Pasangan yang diwawancarai oleh The Associated Press awal bulan ini merasa senang dengan undang-undang baru ini, bahkan mereka yang berkomitmen pada hubungan jangka panjang.
“Penerapan Undang-Undang Kesetaraan Pernikahan adalah bukti bahwa apa pun jenis kelamin kita, kita semua memiliki hak asasi manusia yang sama menurut hukum Thailand dalam segala hal,” kata Kullayahnut Akkharasretthabudh, 38, pemilik real estat, rekannya, 24 tahun. Jutatip Suttiwong tua. juru masak “Hal ini juga membuka jalan bagi negara-negara lain di Asia untuk menekankan pentingnya mengakui nilai-nilai kemanusiaan satu sama lain dan memberikan kesempatan hidup kepada setiap orang.”
Patrin Khunnares, seorang desainer web berusia 37 tahun, mengatakan bahwa dia dan peneliti Vivian Chullamon, 36, “memiliki lingkaran sosial yang mendukung, teman, dan keluarga yang menerima kita apa adanya dan siapa yang kita cintai. Tampaknya pernikahan bukanlah sesuatu yang memuaskan kita secara emosional.
“Tetapi pada akhirnya, kami percaya bahwa sebagai dua orang, kami harus memiliki hak dasar hukum yang sama dengan pasangan heteroseksual. Semangat kami adalah keluarga yang utuh, namun pengakuan hukum akan meredakan kekhawatiran kami di masa depan. Pada akhirnya, kami tidak meminta sesuatu yang istimewa – kami hanya menginginkan kehidupan keluarga yang sederhana dan bahagia.

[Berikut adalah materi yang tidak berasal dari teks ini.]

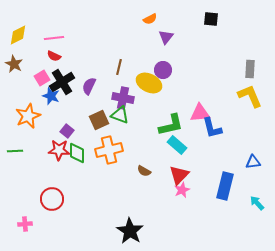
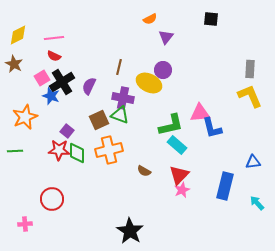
orange star: moved 3 px left, 1 px down
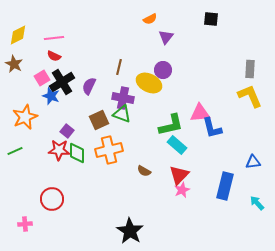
green triangle: moved 2 px right, 1 px up
green line: rotated 21 degrees counterclockwise
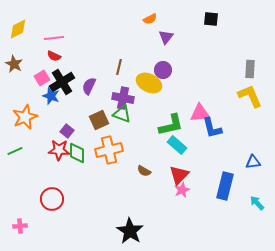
yellow diamond: moved 6 px up
pink cross: moved 5 px left, 2 px down
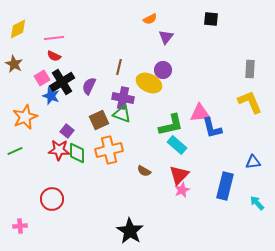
yellow L-shape: moved 6 px down
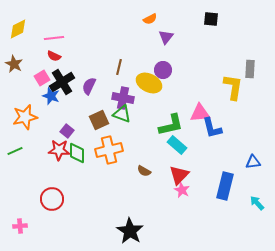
yellow L-shape: moved 17 px left, 15 px up; rotated 32 degrees clockwise
orange star: rotated 10 degrees clockwise
pink star: rotated 21 degrees counterclockwise
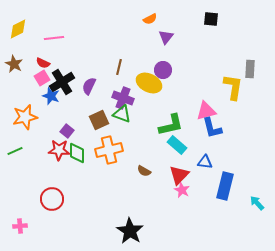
red semicircle: moved 11 px left, 7 px down
purple cross: rotated 10 degrees clockwise
pink triangle: moved 6 px right, 2 px up; rotated 10 degrees counterclockwise
blue triangle: moved 48 px left; rotated 14 degrees clockwise
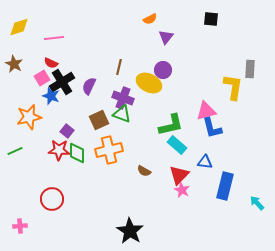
yellow diamond: moved 1 px right, 2 px up; rotated 10 degrees clockwise
red semicircle: moved 8 px right
orange star: moved 4 px right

Pemerintah kota Bangkok mengatakan pihaknya telah menyelenggarakan lokakarya untuk semua pejabat kantor distrik yang menangani pencatatan pernikahan. Kegiatan tersebut mencakup ceramah tentang kesadaran keberagaman gender dan panduan tentang cara berkomunikasi yang benar dengan mereka yang datang untuk layanan tersebut. Kementerian Dalam Negeri telah mengusulkan pedoman serupa.
“Ini seperti bagian yang hilang dari teka-teki,” kata Wakil Gubernur Bangkok, Sanon Wangsrangbon, pada sebuah seminar awal bulan ini. “Masyarakat sudah siap. Undang-undang sedang dipersiapkan. Namun bagian terakhir dari teka-teki ini adalah pemahaman pihak berwenang.”